Texto apresentado -
╔══
FOTO: Evaristo Sá/AFP
Estudo mostra que setor patina há duas décadas; aeroportos são modelo para a atração dos investimentos privados
Sem dinheiro público à vista, o setor de infraestrutura no Brasil olha para mudanças regulatórias em estudo pelo governo e pelo Congresso como saída para atrair recursos privados e deixar para trás duas décadas de investimento insuficiente.
O exemplo dos aeroportos, cujas regras de concessão foram alteradas pelo governo federal em 2017, salta aos olhos. Naquele ano, 38% dos R$ 970 milhões aplicados na área eram privados, enquanto em 2018 isso cresceu para 77% de R$ 2,14 bilhões.
Os dados estão na “Carta da Infraestrutura”, publicação mensal que traz uma vez por ano o mapa geral dos investimentos da área no país.
“No ano que vem, ou vai ou racha”, resume o responsável pelo documento, Cláudio Frischtak. À frente da Inter.B Consultoria Internacional desde 1991, ele é considerado um dos maiores especialistas no campo no país.
O estudo mostra que em 2018 o país aplicou 1,82% do PIB (Produto Interno Bruto) em infra, quando o ideal para um crescimento sustentado seriam 4,15%. A expectativa é que a taxa oscile para 1,87% em 2019, dando sequência a uma série que começa em 2001 com média em torno de 2%.
A progressiva erosão da situação fiscal brasileira, evidenciada pelos sinais de “shutdown” em diversos níveis do governo, levou a uma queda expressiva na fatia dos investimentos públicos no setor.
Em 2010, governos aplicavam 1,26% do Produto Interno Bruto em infra, enquanto o setor privado investia 1,01%. Agora, em 2019, a estimativa é que empresas invistam 1,22% do PIB —já dinheiro público caiu para 0,65%.
“O cenário é de restrição fiscal. Por isso, temos um programa de desinvestimento [estatal] que é o maior do mundo, com previsão de investimentos de R$ 200 bilhões”, afirma a secretária de Fomento e Parcerias do Ministério da Infraestrutura, Natália Marcassa.
“Apostar no setor privado não é ideologia, é pragmatismo. O que o governo deve fazer é avançar no arcabouço regulatório, e o presidente Jair Bolsonaro precisa parar de falar besteira”, diz Frischtak.
╚══
Dados fornecidos -
╔══
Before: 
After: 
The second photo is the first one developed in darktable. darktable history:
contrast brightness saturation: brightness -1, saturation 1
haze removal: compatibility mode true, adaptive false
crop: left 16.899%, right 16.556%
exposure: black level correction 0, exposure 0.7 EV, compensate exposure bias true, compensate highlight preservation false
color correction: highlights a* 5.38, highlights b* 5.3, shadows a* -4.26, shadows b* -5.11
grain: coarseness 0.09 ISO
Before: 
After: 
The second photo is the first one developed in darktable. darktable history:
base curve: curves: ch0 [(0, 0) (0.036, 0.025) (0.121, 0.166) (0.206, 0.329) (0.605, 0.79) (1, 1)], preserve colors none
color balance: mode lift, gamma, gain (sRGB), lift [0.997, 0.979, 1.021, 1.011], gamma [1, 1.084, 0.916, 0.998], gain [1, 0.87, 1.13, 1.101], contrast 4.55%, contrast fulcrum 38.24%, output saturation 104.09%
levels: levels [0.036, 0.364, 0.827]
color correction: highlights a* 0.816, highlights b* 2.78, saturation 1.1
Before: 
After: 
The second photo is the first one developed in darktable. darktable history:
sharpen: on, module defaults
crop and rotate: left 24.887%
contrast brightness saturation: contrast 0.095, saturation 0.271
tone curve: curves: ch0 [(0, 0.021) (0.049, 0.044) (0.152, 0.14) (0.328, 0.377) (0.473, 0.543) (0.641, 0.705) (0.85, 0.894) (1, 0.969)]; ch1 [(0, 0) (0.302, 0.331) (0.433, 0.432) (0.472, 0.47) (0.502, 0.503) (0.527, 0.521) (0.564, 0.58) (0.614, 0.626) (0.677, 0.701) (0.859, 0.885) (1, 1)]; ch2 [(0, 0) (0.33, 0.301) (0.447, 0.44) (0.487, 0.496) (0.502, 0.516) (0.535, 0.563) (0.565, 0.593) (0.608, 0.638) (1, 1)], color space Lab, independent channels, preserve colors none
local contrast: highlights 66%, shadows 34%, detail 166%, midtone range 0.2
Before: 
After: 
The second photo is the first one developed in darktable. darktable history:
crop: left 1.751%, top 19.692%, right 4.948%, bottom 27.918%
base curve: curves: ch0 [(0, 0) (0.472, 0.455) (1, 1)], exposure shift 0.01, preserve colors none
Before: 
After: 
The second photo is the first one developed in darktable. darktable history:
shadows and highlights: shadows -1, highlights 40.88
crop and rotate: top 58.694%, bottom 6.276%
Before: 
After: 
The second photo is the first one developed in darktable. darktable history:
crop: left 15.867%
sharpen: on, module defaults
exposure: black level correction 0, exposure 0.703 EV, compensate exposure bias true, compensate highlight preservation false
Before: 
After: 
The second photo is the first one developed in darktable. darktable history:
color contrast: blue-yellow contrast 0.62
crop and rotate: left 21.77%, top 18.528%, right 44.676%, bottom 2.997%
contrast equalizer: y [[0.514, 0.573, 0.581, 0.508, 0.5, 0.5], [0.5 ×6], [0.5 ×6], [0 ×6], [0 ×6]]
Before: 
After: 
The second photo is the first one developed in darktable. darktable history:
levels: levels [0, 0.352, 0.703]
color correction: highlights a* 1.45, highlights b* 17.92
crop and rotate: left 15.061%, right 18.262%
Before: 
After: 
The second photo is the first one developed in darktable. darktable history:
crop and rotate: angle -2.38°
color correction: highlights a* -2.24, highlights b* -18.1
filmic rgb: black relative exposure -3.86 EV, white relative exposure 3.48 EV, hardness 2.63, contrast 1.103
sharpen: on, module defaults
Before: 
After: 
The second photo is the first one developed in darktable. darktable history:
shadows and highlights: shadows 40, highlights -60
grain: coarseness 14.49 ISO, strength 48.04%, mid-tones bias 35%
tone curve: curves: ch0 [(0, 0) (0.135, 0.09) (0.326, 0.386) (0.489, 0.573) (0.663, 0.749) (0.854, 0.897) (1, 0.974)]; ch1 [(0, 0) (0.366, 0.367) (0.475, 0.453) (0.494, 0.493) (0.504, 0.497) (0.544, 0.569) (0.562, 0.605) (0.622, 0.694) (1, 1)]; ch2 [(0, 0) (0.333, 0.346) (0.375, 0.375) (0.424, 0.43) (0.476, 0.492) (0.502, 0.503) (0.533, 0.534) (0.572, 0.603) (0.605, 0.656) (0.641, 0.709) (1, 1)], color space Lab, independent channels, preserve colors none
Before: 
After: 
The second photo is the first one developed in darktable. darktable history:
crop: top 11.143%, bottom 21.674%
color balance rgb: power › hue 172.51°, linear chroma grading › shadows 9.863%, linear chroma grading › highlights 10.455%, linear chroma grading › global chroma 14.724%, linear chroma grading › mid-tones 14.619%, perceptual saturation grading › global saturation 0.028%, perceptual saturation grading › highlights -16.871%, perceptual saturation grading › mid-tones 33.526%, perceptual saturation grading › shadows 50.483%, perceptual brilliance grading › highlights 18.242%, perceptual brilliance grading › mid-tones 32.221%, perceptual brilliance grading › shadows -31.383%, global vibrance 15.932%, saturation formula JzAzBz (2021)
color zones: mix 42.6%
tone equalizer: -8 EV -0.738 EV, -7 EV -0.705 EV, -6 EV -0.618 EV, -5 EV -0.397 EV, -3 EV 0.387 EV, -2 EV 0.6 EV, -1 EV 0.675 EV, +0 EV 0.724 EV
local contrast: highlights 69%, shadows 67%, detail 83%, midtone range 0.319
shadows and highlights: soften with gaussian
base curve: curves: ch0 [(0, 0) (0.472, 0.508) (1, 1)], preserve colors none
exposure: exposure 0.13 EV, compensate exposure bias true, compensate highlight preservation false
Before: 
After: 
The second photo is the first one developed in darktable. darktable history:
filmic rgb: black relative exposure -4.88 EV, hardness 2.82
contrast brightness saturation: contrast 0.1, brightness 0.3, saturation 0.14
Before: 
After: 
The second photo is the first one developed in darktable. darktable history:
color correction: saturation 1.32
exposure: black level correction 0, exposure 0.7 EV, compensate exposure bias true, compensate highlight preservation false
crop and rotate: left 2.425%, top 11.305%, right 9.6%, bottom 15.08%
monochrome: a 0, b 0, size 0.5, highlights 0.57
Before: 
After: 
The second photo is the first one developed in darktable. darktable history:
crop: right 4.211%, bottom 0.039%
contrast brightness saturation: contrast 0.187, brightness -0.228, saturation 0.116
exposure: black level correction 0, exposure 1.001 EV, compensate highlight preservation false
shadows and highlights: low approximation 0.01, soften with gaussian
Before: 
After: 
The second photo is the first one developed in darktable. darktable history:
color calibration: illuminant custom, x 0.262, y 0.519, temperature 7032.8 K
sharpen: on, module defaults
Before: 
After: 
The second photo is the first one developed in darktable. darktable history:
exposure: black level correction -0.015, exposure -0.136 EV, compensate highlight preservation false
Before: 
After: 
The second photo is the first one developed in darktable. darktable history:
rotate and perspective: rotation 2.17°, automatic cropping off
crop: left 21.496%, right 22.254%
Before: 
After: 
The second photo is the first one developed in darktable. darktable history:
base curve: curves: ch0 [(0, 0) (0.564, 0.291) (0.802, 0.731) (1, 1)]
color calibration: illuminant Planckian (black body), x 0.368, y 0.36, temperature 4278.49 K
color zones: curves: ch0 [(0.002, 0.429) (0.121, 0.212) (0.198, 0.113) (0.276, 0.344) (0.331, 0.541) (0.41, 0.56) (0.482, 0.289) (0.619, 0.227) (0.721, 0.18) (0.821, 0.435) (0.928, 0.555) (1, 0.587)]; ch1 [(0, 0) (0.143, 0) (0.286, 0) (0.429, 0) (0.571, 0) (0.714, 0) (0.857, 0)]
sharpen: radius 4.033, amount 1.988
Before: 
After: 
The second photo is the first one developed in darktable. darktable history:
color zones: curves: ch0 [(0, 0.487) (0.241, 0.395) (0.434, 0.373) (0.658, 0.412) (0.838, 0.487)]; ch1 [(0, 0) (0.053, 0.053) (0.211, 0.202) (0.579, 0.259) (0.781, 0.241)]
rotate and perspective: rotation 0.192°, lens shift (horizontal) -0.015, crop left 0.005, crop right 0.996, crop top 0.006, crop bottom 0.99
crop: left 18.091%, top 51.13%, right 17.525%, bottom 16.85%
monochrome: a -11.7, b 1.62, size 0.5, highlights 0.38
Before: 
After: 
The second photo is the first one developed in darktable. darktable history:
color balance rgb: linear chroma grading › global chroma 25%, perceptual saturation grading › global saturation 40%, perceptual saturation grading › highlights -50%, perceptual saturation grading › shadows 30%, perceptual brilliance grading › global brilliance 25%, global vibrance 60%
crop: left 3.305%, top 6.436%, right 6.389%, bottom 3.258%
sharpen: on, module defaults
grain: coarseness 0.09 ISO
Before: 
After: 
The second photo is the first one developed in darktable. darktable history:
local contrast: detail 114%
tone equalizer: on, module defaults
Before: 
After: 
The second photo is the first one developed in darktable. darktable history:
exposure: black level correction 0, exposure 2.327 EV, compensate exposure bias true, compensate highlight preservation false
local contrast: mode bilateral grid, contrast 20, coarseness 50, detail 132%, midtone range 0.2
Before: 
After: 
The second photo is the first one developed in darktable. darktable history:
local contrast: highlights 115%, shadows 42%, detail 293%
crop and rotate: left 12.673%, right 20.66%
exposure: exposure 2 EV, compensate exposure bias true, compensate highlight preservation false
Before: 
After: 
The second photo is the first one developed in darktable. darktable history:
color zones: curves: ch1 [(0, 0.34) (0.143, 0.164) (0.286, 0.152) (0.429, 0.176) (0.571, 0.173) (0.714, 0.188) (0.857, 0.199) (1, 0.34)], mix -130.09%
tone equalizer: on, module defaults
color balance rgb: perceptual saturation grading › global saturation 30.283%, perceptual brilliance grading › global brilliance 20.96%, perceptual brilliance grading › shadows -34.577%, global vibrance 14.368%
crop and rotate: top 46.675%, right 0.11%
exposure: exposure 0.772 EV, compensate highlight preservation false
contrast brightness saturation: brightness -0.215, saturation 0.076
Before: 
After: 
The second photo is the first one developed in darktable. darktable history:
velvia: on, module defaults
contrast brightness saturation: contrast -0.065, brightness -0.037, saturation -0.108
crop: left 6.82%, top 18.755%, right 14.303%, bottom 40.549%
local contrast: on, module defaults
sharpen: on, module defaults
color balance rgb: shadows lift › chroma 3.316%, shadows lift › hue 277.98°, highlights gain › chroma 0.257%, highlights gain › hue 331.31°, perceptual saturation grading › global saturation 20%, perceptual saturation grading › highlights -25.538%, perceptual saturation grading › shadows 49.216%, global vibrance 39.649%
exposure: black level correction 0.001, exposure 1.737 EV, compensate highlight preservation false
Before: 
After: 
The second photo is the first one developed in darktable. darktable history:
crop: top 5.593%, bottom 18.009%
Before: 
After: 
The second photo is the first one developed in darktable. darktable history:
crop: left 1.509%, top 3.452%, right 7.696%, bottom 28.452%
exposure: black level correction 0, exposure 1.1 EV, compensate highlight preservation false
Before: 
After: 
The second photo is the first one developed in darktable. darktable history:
╚══
Enunciado 1 -
No texto sobre investimentos em infraestrutura, qual motivo a secretária Natália Marcassa apresenta para a existência do programa de desinvestimento estatal? Explique em até três frases.
Enunciado 2 -
Responda às perguntas com base no texto sobre investimentos em infraestrutura.
(a) Que percentual do PIB o país aplicou em infraestrutura em 2018, e qual seria o ideal para um crescimento sustentado?
(b) Em que ano o governo federal alterou as regras de concessão dos aeroportos?
(c) Desde quando Cláudio Frischtak está à frente da Inter.B Consultoria Internacional?
Enunciado 3 -
Dê sequência ao texto sobre investimentos em infraestrutura no Brasil, começando logo após a última frase apresentada.

Resposta do exercício 1 -
Segundo a secretária, o programa existe porque o cenário é de restrição fiscal. Por isso, o governo adota um programa de desinvestimento estatal que ela considera o maior do mundo, com previsão de investimentos de R$ 200 bilhões.

Resposta do exercício 2 -
(a) 1,82% do PIB; o ideal seriam 4,15%.
(b) Em 2017.
(c) Desde 1991.

Resposta do exercício 3 -
Ele enumera o que seriam as besteiras presidenciais, que afetam especificamente o investidor de infraestrutura.
“Toda a questão ambiental, como o caso recente da Amazônia, e de direitos humanos sensibiliza demais investidores de grandes fundos”, diz.
Ele também considera o governo contraditório no seu discurso. “Por um lado Bolsonaro (PSL) repete o que fazia o presidente Luiz Inácio Lula da Silva (PT) e critica agências reguladoras, mas do outro há bolsões de racionalidade no governo que estão avançando”, completa, listando a pasta de Marcassa, liderada por Tarcísio Freitas, e ministérios como o da Economia e o de Minas e Energia.
Desde que o governo Michel Temer (MDB) lançou o PPI (Programa de Parcerias de Investimentos), o cenário da infraestrutura começou a mudar e ser visto como ponta de lança dos movimentos liberalizantes encarnados hoje no Ministério da Economia.
No caso dos aeroportos, o setor privado foi consultado, e os leilões, alterados.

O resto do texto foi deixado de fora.